# [Exercise brief]
Print every line below exactly as written, but leave the pictures behind.
┏━━
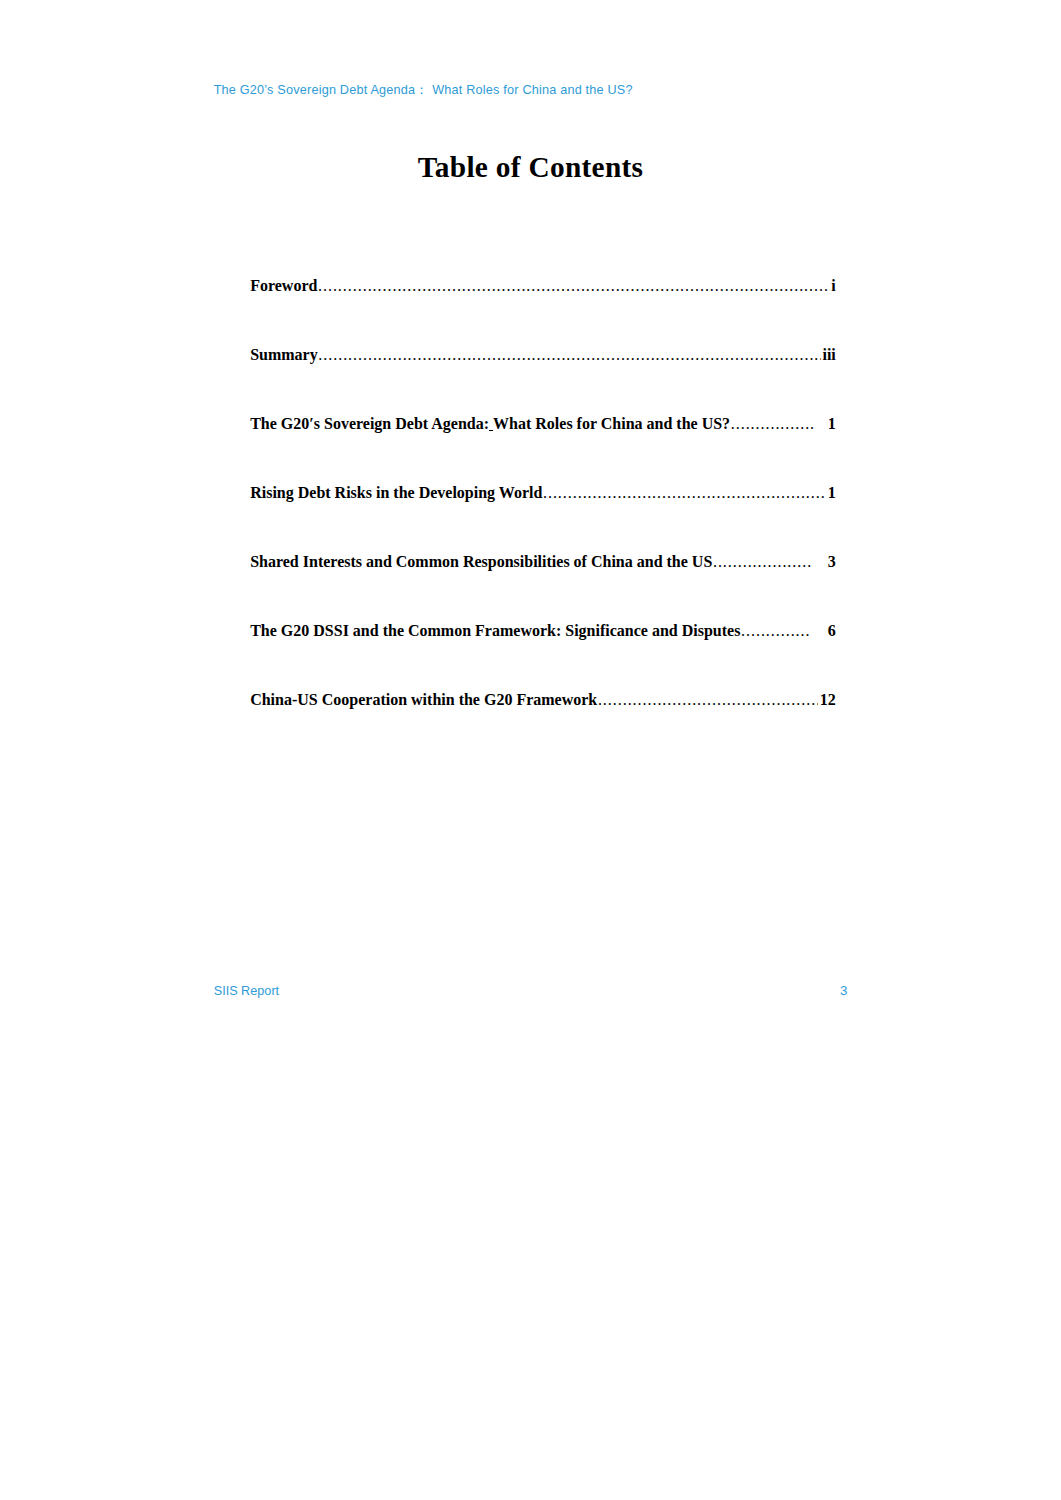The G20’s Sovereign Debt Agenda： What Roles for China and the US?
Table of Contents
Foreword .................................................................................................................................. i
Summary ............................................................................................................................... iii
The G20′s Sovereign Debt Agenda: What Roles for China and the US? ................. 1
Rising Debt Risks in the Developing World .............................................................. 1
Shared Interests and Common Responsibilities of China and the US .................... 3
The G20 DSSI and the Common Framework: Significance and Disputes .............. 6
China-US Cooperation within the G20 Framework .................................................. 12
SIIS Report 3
┗━━
# [Response area]
The G20’s Sovereign Debt Agenda： What Roles for China and the US?
Table of Contents
Foreword .................................................................................................................................. i
Summary ............................................................................................................................... iii
The G20′s Sovereign Debt Agenda: What Roles for China and the US? ................. 1
Rising Debt Risks in the Developing World .............................................................. 1
Shared Interests and Common Responsibilities of China and the US .................... 3
The G20 DSSI and the Common Framework: Significance and Disputes .............. 6
China-US Cooperation within the G20 Framework .................................................. 12
SIIS Report 3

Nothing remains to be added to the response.